Live album by Craig Ferguson
- Released: September 10, 2015
- Recorded: March 7, 2015 The Town Hall in New York City
- Genre: Comedy
- Length: 75 minutes
- Labels: New Wave Entertainment Television Distributed by Epix
- Producers: Craig Ferguson Phil Cottone

Craig Ferguson chronology
| I'm Here to Help (2013) | Just Being Honest (2015) | Craig Ferguson: Tickle Fight (2017) |

= Just Being Honest =

Just Being Honest is the sixth comedy album by Craig Ferguson.

== Summary ==
Ferguson self-described the special as containing "the pros and cons of catch phrases, shoes that look like feet, and the Scottish version of hacky sack, as well as religion, aging, and sex, drugs and rock and roll." On the latter, Just Being Honest had an extended story about his time writing a screenplay for Mick Jagger, which required joining his band The Rolling Stones on the Bridges to Babylon Tour.
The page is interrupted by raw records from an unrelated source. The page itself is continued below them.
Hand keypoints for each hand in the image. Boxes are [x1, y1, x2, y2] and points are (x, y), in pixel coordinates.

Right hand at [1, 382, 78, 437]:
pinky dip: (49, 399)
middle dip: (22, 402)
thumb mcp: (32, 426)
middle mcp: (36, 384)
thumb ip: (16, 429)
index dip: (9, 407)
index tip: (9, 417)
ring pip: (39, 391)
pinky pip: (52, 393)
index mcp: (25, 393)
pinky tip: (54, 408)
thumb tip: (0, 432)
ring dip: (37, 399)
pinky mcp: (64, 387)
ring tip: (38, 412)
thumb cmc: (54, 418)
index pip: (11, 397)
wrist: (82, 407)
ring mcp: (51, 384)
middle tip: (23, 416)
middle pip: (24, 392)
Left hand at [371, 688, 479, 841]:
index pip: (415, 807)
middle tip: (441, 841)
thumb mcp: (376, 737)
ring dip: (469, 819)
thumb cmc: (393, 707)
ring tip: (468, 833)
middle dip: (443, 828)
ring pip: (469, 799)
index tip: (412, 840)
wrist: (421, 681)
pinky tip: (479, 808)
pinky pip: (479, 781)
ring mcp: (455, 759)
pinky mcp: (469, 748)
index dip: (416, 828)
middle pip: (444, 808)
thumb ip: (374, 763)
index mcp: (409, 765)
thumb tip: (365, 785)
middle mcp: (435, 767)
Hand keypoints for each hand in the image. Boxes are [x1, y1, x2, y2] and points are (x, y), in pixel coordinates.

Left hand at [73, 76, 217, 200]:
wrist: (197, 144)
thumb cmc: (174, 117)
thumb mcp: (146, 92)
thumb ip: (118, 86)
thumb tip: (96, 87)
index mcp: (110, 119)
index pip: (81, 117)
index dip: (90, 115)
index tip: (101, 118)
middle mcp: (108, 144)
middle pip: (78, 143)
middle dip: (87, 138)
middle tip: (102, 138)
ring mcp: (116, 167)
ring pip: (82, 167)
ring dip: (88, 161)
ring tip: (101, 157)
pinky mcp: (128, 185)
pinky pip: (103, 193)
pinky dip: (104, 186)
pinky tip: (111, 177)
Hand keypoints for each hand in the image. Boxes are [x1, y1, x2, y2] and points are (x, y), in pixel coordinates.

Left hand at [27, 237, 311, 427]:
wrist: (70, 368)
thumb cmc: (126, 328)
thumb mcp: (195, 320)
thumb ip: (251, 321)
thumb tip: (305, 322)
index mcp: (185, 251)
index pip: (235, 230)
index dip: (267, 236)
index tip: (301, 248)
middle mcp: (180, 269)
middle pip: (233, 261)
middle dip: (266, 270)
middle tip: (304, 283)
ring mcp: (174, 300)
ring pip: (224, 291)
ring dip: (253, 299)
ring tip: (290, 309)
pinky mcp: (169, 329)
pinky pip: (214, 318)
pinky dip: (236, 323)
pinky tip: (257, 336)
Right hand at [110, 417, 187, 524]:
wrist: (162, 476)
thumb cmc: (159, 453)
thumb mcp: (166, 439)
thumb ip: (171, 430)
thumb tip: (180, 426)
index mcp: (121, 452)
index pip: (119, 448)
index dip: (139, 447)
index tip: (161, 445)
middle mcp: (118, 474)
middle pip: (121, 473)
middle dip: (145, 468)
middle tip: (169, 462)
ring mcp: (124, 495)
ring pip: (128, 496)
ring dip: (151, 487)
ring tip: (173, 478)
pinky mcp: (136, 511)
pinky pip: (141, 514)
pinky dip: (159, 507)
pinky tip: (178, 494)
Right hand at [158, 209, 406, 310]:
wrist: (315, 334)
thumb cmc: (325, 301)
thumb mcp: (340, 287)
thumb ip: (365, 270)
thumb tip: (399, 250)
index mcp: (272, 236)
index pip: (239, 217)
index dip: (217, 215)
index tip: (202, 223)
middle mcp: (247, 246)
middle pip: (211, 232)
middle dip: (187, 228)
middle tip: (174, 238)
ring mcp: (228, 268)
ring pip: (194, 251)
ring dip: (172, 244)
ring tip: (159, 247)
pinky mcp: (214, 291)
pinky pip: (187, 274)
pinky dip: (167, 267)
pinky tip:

== Release and reception ==
Just Being Honest premiered on Epix on September 10, 2015.

In a review of Just Being Honest for Paste, Robert Ham said that it was "as shaggy and unkempt" as Ferguson's previous comedic work, including his time at The Late Late Show. Ham added that the album featured Ferguson being "distracted by the audience, the shoddy spotlight operator, and his own wandering mind" but that "his Scottish charm and wiggly body keep you rapt and giggling and skipping behind his every twist and turn."

== Award and nominations ==
The album was nominated for Best Comedy Album in the 58th Grammy Awards.